ボクサー

 

 

 プロボクサー近藤真一が対戦する相手の男は、成田健三という。対戦前の対談で異様な敵意をむき出していた。

「近藤、ぶっ殺してやる!」

 成田は30分の対談中20回以上叫んでいた。対談終了後、ジムの会長が近藤に言った。

「奴には気をつけた方がいい。ボクシングを離れても異様な執念を感じる」

 いよいよ対戦当日になった。リングで会う成田の目は血走っていた。

「ふふ、きょうこそ、血祭りに上げてやる」

 成田は不適な笑いを浮かべ近藤を睨み付けて言った。1ラウンド開始のゴングが鳴った。

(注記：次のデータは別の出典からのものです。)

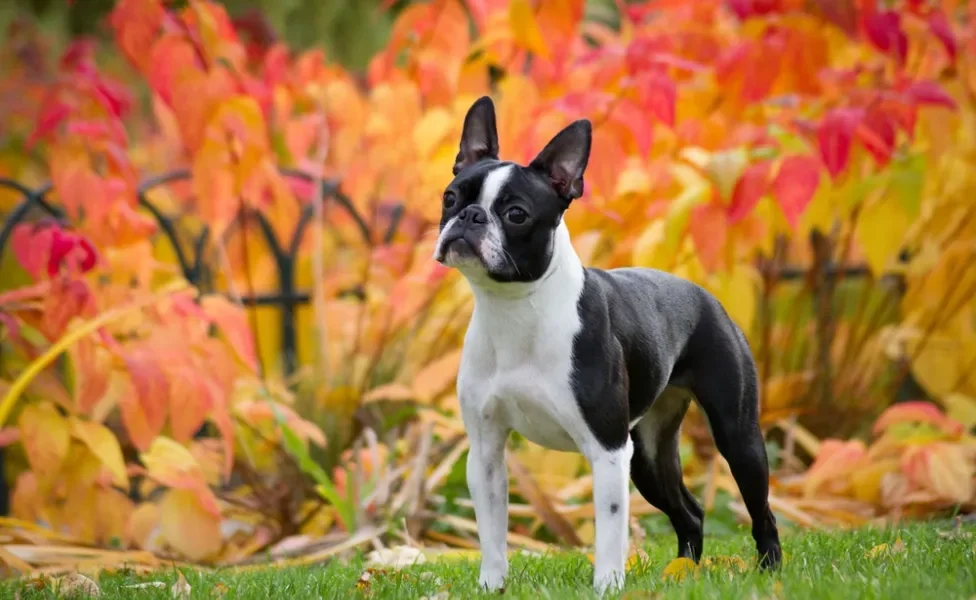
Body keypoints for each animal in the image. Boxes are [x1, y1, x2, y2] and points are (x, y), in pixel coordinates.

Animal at [430, 96, 780, 592]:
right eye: (451, 197)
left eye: (516, 214)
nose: (470, 216)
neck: (515, 308)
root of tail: (705, 294)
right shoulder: (485, 452)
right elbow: (492, 530)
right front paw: (492, 586)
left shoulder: (608, 450)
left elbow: (609, 528)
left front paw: (608, 586)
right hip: (649, 454)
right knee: (689, 512)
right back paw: (684, 572)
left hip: (736, 437)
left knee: (761, 511)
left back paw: (769, 571)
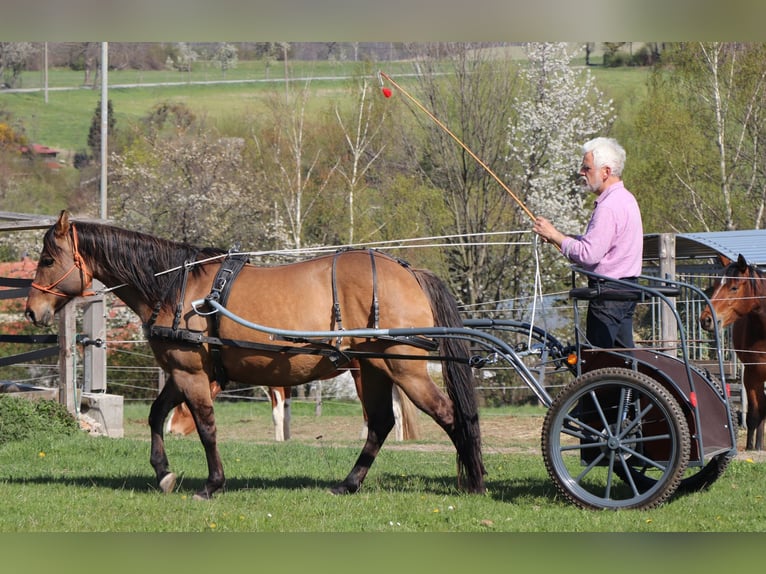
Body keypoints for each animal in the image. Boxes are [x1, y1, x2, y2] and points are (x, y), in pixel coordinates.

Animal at [25, 212, 486, 500]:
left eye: (47, 258)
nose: (31, 310)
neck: (176, 287)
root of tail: (409, 272)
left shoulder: (191, 373)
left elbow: (206, 427)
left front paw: (212, 484)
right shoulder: (182, 372)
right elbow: (157, 417)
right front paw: (164, 473)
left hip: (404, 368)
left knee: (451, 415)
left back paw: (476, 480)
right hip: (372, 369)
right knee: (381, 424)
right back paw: (348, 483)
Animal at [704, 254, 766, 452]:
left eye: (734, 287)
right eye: (716, 285)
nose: (706, 319)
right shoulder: (752, 374)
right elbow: (753, 415)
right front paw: (751, 448)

 近藤はいつものフットワークを使って成田の動向を読んだ。近藤のジャブからフック、アッパーの連続が面白いように成田の頭部に決まった。1ラウンドの終盤になると成田の足は早くもふらつき始めた。そして、クリンチを使って近藤のパンチを殺してきた。グラブを近藤の両耳に挟み込む。近藤が振り払うかのようにすると、成田は素早く逃げた。成田は挟み込んだグラブを使って成田の耳を引き裂くように離れた。近藤はあまりの痛さに声を上げた。それに気付いたレフリーが反則を取った。近藤の右耳が5ミリほど裂けていた。1ラウンド終了。

「何なんだ、あいつ」

「厳重に抗議する」

 近藤のセコンドも当然憤慨している。2ラウンドのゴングが鳴った。

 成田は切れた近藤の右耳を集中的に狙ってパンチを繰り出してくる。しかし、近藤のストレートが成田の鼻の間に決まった。成田は踏ん張った体ごと前のめりに倒れそうになった。倒れていく瞬間、一歩踏み出し近藤の胸に肘打ちを入れた。近藤がもんどり打ってのけぞった。そこへ成田が倒れかかっていった。倒れた瞬間、両肘で近藤のみぞおちに打ち込んだ。近藤はまたももんどり打った。

 結局、成田は反則負けになった。当分の間、試合停止という厳しい処分も下った。成田はその処分を巡って会見を開いた。

「はは、近藤、苦しかったろ? まだまだ、こんなもんじゃないぞ。俺の復讐はこれからだ」

 成田が右親指を突き出して挑発した。

 それを見ていた近藤は思い出した。

「あ、仲良し幼稚園の時に一緒だったケン坊だよ」

 そう成田は近藤が幼稚園時代にさんざんボクシングごっこをしていじめた男だった。